◆ O que fazer ◆
#1 Redigite o trecho do texto sobre semiótica psicanalítica, começando em "Um quadro sinóptico, de" e terminando em "desdobramentos verticais, distintos.".
#2 Responda às perguntas abaixo com base no texto sobre semiótica psicanalítica.
(a) Qual é a lógica do sentido?
(b) Para que domínios se volta a psicanálise?
(c) Que categorias o imaginário alinhava no quadro sinóptico?
#3 Liste os campos de conhecimento citados no parágrafo do texto sobre semiótica psicanalítica que começa com "A topologia se ocupa".

◆ Texto fornecido ◆

━━━━━━━━━━━━━━━━━━━━━━━━━━━━━━

O sentido é a resultante da junção do simbólico com o imaginário, assimilando o singular de cada um com o plural de todos. Aquilo que tem nome e forma conhecida pode ser compreendido e partilhado. Por oposição e contraste, o real, anônimo e amorfo dispensa denominações ou previsões, impondo-se por poder próprio, independente das intenções ou designações humanas. Pode-se entender a cultura, de maneira ampla, como uma gigantesca máquina de produção de sentidos por meio dos aparelhos ideológicos, sejam do Estado ou da iniciativa privada. Os discursos competentes, a doxa, o bom senso, a sensatez, o sentido comum… A lógica do sentido é a alienação, o preço a ser pago por viver em sociedade. No plano subjetivo, ideias e representações só fazem sentido quando não ofendem o narcisismo, consolidando identidades.
OM: O que é a semiótica psicanalítica sintética (SPS)?
Um quadro sinóptico, de dupla entrada, que permite estabelecer convergências e cruzamentos conceituais a partir dos registros. Por exemplo, o imaginário alinhava as categorias de narcisismo-imagem-sentido-crença, compatíveis sem serem sinônimas, e assim por diante. Ao mesmo tempo, a leitura horizontal confronta os desdobramentos verticais, distintos.

A topologia se ocupa da articulação dos registros da experiência humana; a psicanálise volta-se para os domínios do psiquismo; a semiótica, por sua vez, dirige-se às matrizes de linguagem e pensamento; já as neurociências, aos locais cognitivos; a epistemologia, às razões intelectuais; e a filosofia, às questões ontológicas ligadas à sexuação e à finitude.
Um novo paradigma robusto que unifique sem simplificar deveria levar em consideração todas essas incidências, sempre presentes quando se trata do psiquismo barroco da nossa espécie. Senão, nada feito…
AP: O que se entende por clínica da cultura?

━━━━━━━━━━━━━━━━━━━━━━━━━━━━━━

◆ Dados armazenados ◆
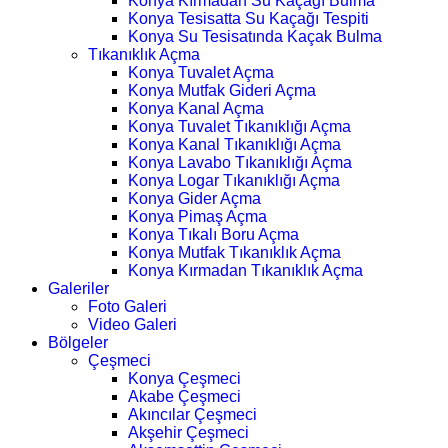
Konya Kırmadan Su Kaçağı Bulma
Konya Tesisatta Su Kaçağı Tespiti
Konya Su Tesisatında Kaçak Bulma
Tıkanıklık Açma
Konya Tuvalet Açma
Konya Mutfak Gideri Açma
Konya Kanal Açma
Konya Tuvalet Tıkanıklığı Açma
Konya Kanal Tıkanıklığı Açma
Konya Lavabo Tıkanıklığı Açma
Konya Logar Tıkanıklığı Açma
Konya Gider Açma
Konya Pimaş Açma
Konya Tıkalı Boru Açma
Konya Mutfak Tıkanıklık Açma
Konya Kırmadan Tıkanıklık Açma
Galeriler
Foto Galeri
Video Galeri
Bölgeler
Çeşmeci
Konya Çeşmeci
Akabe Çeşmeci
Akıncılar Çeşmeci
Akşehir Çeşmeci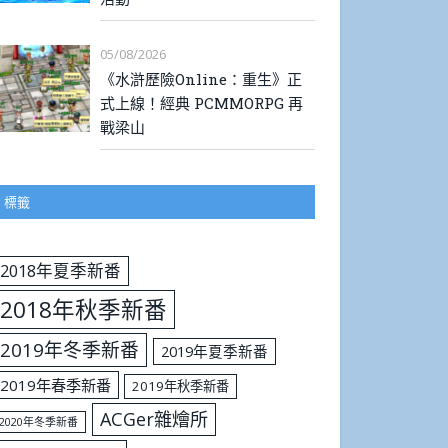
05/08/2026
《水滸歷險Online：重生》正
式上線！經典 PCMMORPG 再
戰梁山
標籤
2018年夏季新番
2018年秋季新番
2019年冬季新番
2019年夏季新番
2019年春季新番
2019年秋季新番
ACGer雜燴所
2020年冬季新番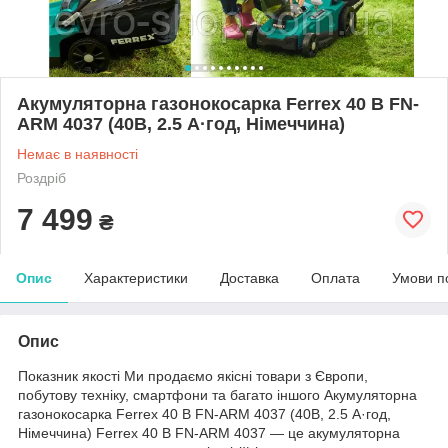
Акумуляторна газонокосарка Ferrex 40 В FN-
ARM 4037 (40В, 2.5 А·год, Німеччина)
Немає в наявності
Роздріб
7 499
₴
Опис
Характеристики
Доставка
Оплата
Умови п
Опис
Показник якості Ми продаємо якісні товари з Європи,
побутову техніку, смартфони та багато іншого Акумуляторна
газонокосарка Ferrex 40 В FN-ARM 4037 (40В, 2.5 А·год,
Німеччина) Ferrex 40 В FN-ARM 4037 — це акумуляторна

━━━━━━━━━━━━━━━━━━━━━━━━━━━━━━

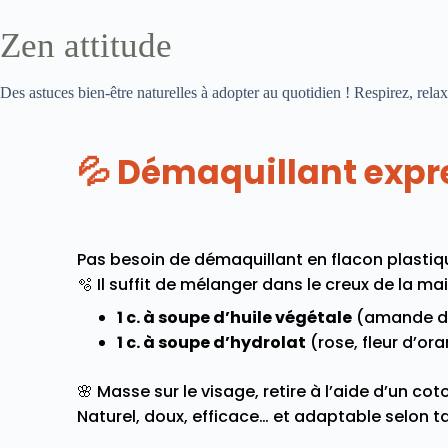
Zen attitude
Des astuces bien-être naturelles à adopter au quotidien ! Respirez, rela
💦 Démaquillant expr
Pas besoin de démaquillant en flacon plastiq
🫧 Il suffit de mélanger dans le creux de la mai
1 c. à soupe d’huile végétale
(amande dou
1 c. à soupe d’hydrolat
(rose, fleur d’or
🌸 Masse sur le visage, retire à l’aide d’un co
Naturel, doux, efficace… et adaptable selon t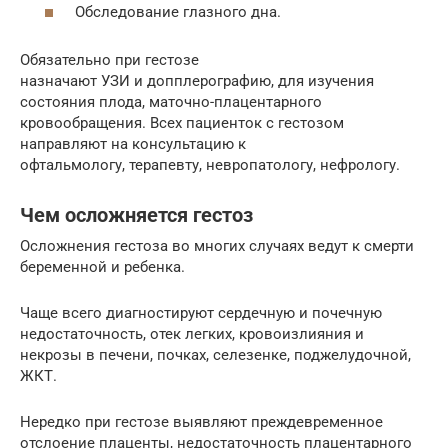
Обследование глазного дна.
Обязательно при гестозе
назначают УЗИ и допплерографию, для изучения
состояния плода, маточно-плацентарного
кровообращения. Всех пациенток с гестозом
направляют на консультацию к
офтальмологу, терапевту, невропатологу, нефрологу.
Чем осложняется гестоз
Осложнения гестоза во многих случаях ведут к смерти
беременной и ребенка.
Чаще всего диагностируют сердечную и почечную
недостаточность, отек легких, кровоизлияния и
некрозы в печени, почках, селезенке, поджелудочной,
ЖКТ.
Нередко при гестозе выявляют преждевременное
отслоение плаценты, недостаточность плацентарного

━━━━━━━━━━━━━━━━━━━━━━━━━━━━━━

◆ Respostas das tarefas ◆
#1
Um quadro sinóptico, de dupla entrada, que permite estabelecer convergências e cruzamentos conceituais a partir dos registros. Por exemplo, o imaginário alinhava as categorias de narcisismo-imagem-sentido-crença, compatíveis sem serem sinônimas, e assim por diante. Ao mesmo tempo, a leitura horizontal confronta os desdobramentos verticais, distintos.

#2
(a) A alienação, o preço a ser pago por viver em sociedade.
(b) Para os domínios do psiquismo.
(c) Narcisismo, imagem, sentido e crença.

#3
Topologia
Psicanálise
Semiótica
Neurociências
Epistemologia
Filosofia